In Roman Holiday, you can’t see it in the final print, but she spent her time in Rome a duck out of water. William Wyler wrenched that performance out of—and created—Audrey Hepburn. She was clay; he molded the clay. “He discovered me and nurtured me,” said Audrey of Wyler. “He was very protective of me.” Thirteen years and 13 pictures later they reunited for How to Steal a Million, the story of Nicole, who hails from a line of art forgers. She must find a way to steal her grandfather’s knockoff of Cellini’s Venus from the Kléber-Lafayette Museum before it can be examined and proved a fake. Peter O’Toole plays Simon, her unlikely but highly competent confederate and love interest.
Watching these two in this story is like sitting down and eating an entire Whitman Sampler without worrying about getting fat. It’s a treat, it’s delicious, and you just let yourself go. The story is charming; the characters are charming; the actors are charming. Every exterior is spectacular because it’s Paris—Notre Dame, the Latin Quarter, the Seine, the Louvre, the Musée Carnavalet.
And that dialogue, just, Wow.

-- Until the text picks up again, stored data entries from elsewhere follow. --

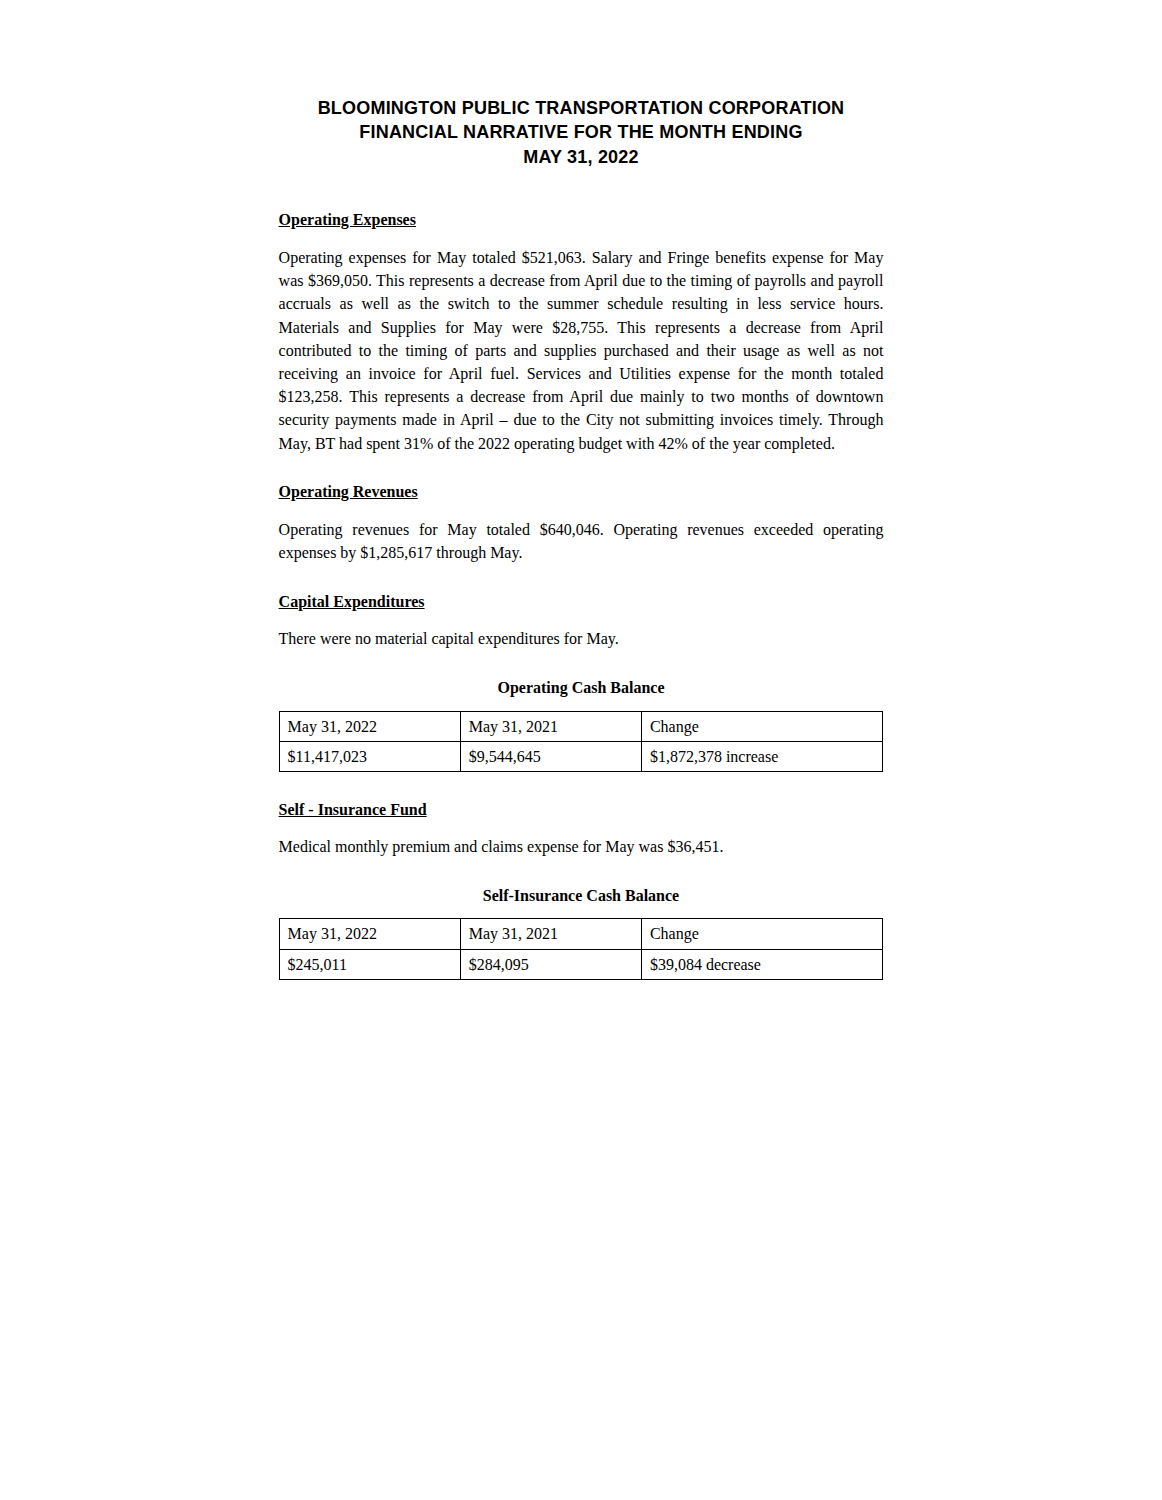BLOOMINGTON PUBLIC TRANSPORTATION CORPORATION
FINANCIAL NARRATIVE FOR THE MONTH ENDING
MAY 31, 2022
Operating Expenses
Operating expenses for May totaled $521,063. Salary and Fringe benefits expense for May was $369,050. This represents a decrease from April due to the timing of payrolls and payroll accruals as well as the switch to the summer schedule resulting in less service hours. Materials and Supplies for May were $28,755. This represents a decrease from April contributed to the timing of parts and supplies purchased and their usage as well as not receiving an invoice for April fuel. Services and Utilities expense for the month totaled $123,258. This represents a decrease from April due mainly to two months of downtown security payments made in April – due to the City not submitting invoices timely. Through May, BT had spent 31% of the 2022 operating budget with 42% of the year completed.
Operating Revenues
Operating revenues for May totaled $640,046. Operating revenues exceeded operating expenses by $1,285,617 through May.
Capital Expenditures
There were no material capital expenditures for May.
Operating Cash Balance
| May 31, 2022 | May 31, 2021 | Change |
| $11,417,023 | $9,544,645 | $1,872,378 increase |
Self - Insurance Fund
Medical monthly premium and claims expense for May was $36,451.
Self-Insurance Cash Balance
| May 31, 2022 | May 31, 2021 | Change |
| $245,011 | $284,095 | $39,084 decrease |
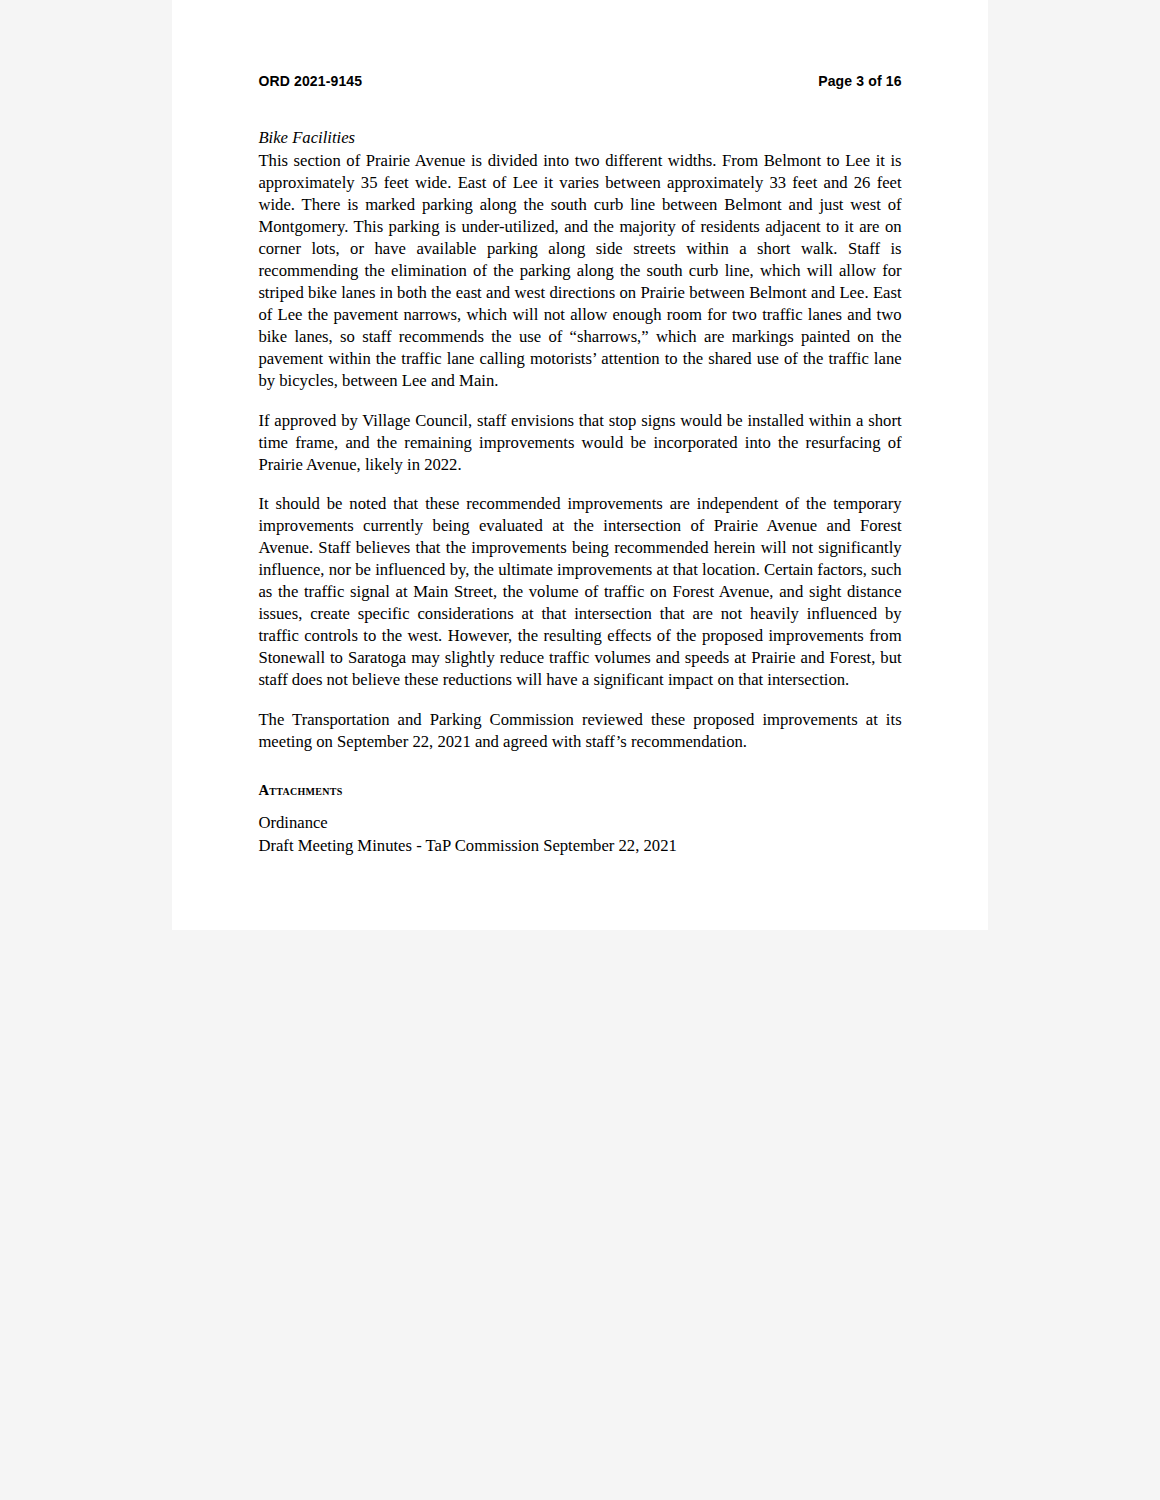ORD 2021-9145 Page 3 of 16
Bike Facilities
This section of Prairie Avenue is divided into two different widths. From Belmont to Lee it is approximately 35 feet wide. East of Lee it varies between approximately 33 feet and 26 feet wide. There is marked parking along the south curb line between Belmont and just west of Montgomery. This parking is under-utilized, and the majority of residents adjacent to it are on corner lots, or have available parking along side streets within a short walk. Staff is recommending the elimination of the parking along the south curb line, which will allow for striped bike lanes in both the east and west directions on Prairie between Belmont and Lee. East of Lee the pavement narrows, which will not allow enough room for two traffic lanes and two bike lanes, so staff recommends the use of “sharrows,” which are markings painted on the pavement within the traffic lane calling motorists’ attention to the shared use of the traffic lane by bicycles, between Lee and Main.
If approved by Village Council, staff envisions that stop signs would be installed within a short time frame, and the remaining improvements would be incorporated into the resurfacing of Prairie Avenue, likely in 2022.
It should be noted that these recommended improvements are independent of the temporary improvements currently being evaluated at the intersection of Prairie Avenue and Forest Avenue. Staff believes that the improvements being recommended herein will not significantly influence, nor be influenced by, the ultimate improvements at that location. Certain factors, such as the traffic signal at Main Street, the volume of traffic on Forest Avenue, and sight distance issues, create specific considerations at that intersection that are not heavily influenced by traffic controls to the west. However, the resulting effects of the proposed improvements from Stonewall to Saratoga may slightly reduce traffic volumes and speeds at Prairie and Forest, but staff does not believe these reductions will have a significant impact on that intersection.
The Transportation and Parking Commission reviewed these proposed improvements at its meeting on September 22, 2021 and agreed with staff’s recommendation.
Attachments
Ordinance
Draft Meeting Minutes - TaP Commission September 22, 2021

Nicole mentions that she’s going on a date with a rich American art collector. Her father—an art forger like his father—says offhandedly that he had sold this American a Toulouse Lautrec painting. Alarmed, she says, “Your Lautrec or Lautrec’s Lautrec?” He replies, “Mine, naturally.” When she groans, he grows offended: “Are you implying that my Lautrec is in any way inferior?” Bug-eyed Hugh Griffith is such a grand actor and perfect as her father the forger.
During the heist, Nicole is to dress as a scrubwoman, and when she asks why, Simon, her confederate, says dryly, “Well, for one thing, it gives Givenchy the night off.” Hubert de Givenchy, of course, being Audrey Hepburn’s designer of choice. In this picture, he created 24 outfits for her, none so spectacular as the black number with a black lace eye mask that’s featured on the cover of Meghan Friedlander’s excellent book, Audrey Hepburn in Paris (with an introduction by my pal Luca Dotti).
There are a few clinker moments in How to Steal a Million, some bits of business that fall flat, just a little here and there, like when you think you’re biting into a buttercream and it turns out to be lemon instead. These bits hint to me that Wyler wasn’t sure he was getting gold when time proves he was. Don’t cheapen the proceedings, Willy. Just create your masterpiece.

Word to the wise: Don’t get How to Steal a Million confused with a clinker of a picture Audrey had made three years earlier called Paris When It Sizzles. Yikes what a disaster that one was. When your leading man (William Holden) has been carrying a torch for you for 10 years and you’re married with an omnipresent husband, that’s bad. When the leading man shows up drunk to the set most days, requiring an eventual intervention, that’s worse. And Holden was just one of the problems plaguing production to the extent that Paramount Pictures hid the final cut in the vault for two years with the knowledge that when they were forced to kick it out of the nest and into the world, Paris was going to fizzle. And it did.